Winda kaget mendengar perkataan Lando, lalu lebih terkejut lagi saat tahu Lando sudah berlutut di hadapannya. “Winda, jujur gue suka sama lo. Selama ini gue yang ngirimin sesuatu ke elo. Maaf kalo gue udah bikin lo penasaran. Gue pengen lo jadi pacar gue. Mau nggak, lo jadi pacar gue?” tembak Lando tepat sasaran.
Winda senang akan ungkapan cinta Lando itu. Ia terharu hingga tangisnya makin menjadi. Ia mengangguk, menerima Lando sebagai pacarnya. Ya, ia akan kembali menjadi Winda yang dulu. Ia akan memaafkan Bila. Ia jadi makin merasa bersalah pada Bila.
Lando merasa senang, ia puas dengan hasil kencan hari ini. Ia memeluk Winda yang menjadi sangat kecil dalam pelukannya. “Makasih buat hari ini, Lan. Gue juga suka sama elo..” kata Winda dalam pelukan Lando.
“Sama-sama, sayang..” jawab Lando. Tepat di saat itu, ponsel Winda berbunyi. “Siapa sih yang telepon? Ganggu aja deh..” kata Lando kesal.
“Bentar ya,” kata Winda lalu mengangkat telepon itu. “Ya?” kata Winda.
“Gue udah putus sama Tian. Lo mau maafin gue, kan?” tanya seseorang di seberang sana dengan isakan. “Lo nggak perlu putus sama Tian. Gue udah maafin elo. Gue udah punya cowok, Bila..” kata Winda menitikkan air mata.

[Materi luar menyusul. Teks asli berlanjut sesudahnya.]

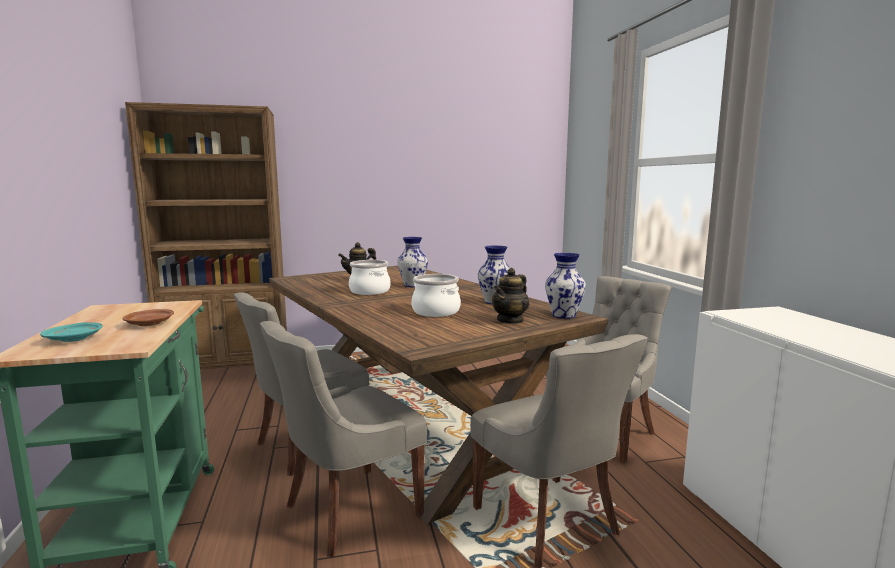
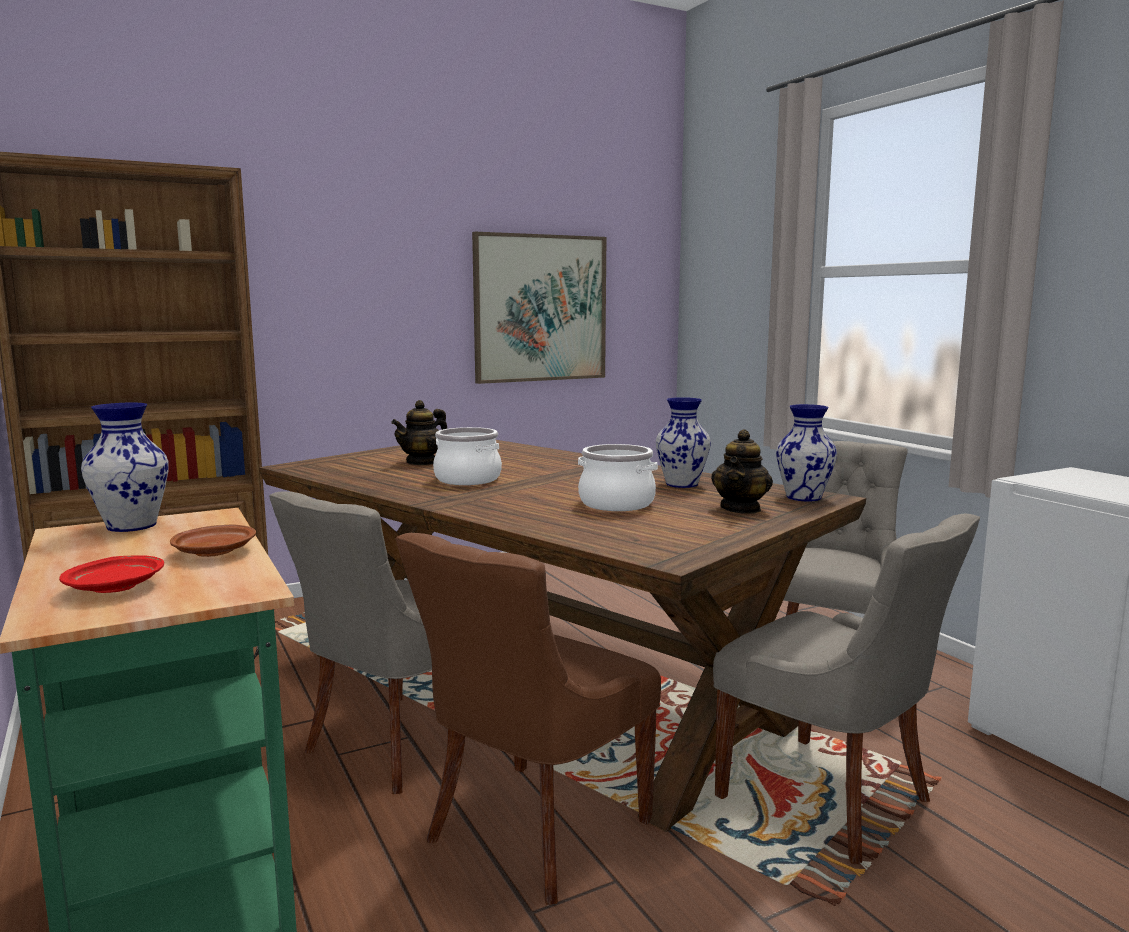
camera: 15 degrees left, 0 degrees up
turquoise plate [40,322,103,342] -> red plate [59,555,164,593]
grey chair [260,321,428,557] -> brown chair [396,533,661,905]
vase [397,237,428,287] -> vase moved to [81,403,169,532]
none -> picture [472,232,606,384]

“Beneran, Winda? Makasih ya, elo emang sahabat terbaik gue. Makasih. Gue janji nggak akan mengkhianati lo lagi.” kata Bila di seberang sana. Bila menangis karena senang. Dan, telepon pun diakhiri.
“Siapa?” tanya Lando.
“Bila. Aku udah maafin dia. Aku ikhlasin semuanya, karena Tuhan udah memberikan aku yang lebih baik dari dia, kamu.” kata Winda.
“Ya, Tuhan memang sudah merencanakan segalanya, untuk kita..” kata Lando sambil tersenyum lalu merangkul bahu Winda dan mengajaknya pulang.